In spite of frequent sightings of icebergs, Cook sailed on and his ships were the first to cross the Antarctic Circle (Jan. 17, 1773.) Later he lost, and never regained, contact with the Adventure in a storm. Cook and his crew crossed the Antarctic Circle twice more. He came within 1,250 miles of the South Pole.

In this three-year voyage, Cook circumnavigated Antarctica and traveled 60,000 miles. He sought, but did not find the southern continent. This expedition ended the search for that mythical land.

On his final voyage of exploration (1776), Cook explored the Pacific coast of North America in hopes of finding the long-sought Northwest Passage. Once again he sailed the Resolution (accompanied by HMS Discovery) around Cape Town and onward to the South Pacific.

Cook made his last great discovery in January 1778, when he and his sailors were the first Europeans to reach the Hawaiian Islands. He named them the Sandwich Islands after the Earl of Sandwich who was also the First Lord of the Admiralty.

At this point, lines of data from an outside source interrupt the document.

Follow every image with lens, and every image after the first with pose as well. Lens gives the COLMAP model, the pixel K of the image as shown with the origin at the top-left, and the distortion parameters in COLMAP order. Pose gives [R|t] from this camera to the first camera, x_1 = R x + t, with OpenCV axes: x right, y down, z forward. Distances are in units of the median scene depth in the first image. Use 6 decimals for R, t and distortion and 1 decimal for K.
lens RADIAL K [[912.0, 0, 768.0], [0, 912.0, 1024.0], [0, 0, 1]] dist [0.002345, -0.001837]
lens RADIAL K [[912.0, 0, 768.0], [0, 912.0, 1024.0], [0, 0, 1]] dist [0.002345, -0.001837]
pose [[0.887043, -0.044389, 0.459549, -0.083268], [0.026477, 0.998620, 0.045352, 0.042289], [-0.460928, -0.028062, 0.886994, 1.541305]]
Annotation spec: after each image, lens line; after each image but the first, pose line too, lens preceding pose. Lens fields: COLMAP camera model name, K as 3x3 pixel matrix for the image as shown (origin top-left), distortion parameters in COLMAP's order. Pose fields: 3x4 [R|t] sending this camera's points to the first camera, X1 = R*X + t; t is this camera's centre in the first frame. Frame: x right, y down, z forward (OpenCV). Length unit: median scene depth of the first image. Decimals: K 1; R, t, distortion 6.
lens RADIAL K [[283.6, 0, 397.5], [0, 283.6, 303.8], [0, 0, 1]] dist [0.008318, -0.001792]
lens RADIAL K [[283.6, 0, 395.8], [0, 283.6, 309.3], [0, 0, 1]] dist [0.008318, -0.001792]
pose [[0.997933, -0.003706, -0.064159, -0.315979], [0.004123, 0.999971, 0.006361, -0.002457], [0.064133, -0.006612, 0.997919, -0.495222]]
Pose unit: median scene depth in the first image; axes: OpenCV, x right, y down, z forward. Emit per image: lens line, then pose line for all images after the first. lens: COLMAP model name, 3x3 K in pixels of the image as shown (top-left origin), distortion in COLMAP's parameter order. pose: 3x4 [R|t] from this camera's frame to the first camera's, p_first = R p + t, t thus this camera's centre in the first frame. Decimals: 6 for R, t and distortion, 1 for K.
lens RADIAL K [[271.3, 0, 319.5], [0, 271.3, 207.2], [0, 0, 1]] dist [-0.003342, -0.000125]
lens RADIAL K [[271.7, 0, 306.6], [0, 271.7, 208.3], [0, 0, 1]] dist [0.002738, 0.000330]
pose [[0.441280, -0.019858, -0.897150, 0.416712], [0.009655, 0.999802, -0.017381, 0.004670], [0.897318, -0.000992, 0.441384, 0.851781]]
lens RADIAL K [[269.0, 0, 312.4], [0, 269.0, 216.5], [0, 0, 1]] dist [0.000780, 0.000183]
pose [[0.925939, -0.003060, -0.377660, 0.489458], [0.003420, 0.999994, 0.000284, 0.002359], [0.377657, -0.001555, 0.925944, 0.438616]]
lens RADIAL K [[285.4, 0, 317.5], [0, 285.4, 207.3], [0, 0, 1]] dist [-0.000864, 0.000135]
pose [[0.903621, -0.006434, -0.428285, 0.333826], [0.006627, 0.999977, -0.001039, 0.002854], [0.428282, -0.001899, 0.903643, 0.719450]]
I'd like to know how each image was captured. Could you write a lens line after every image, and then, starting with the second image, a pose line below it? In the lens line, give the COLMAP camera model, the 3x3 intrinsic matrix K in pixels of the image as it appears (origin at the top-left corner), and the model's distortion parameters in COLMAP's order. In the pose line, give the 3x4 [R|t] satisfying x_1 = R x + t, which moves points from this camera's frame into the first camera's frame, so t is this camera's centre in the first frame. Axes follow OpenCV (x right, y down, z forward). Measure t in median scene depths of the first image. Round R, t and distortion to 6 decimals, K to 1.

From Hawaii, he turned toward the Pacific coasts of North America. He sailed through the Bering Strait and crossed the Arctic Circle, but he did not find the hoped for Northwest Passage.

Cook returned to Hawaii for the winter. He was killed in a dispute with the Hawaiians over a stolen boat. His crew buried him at sea in Kealakekua Bay. They returned to England, arriving in October 1779.

Additional source from our bookshelves: “Antarctica and the Arctic: The Complete Encyclopedia” by Mc-Gonigal and Woodworth.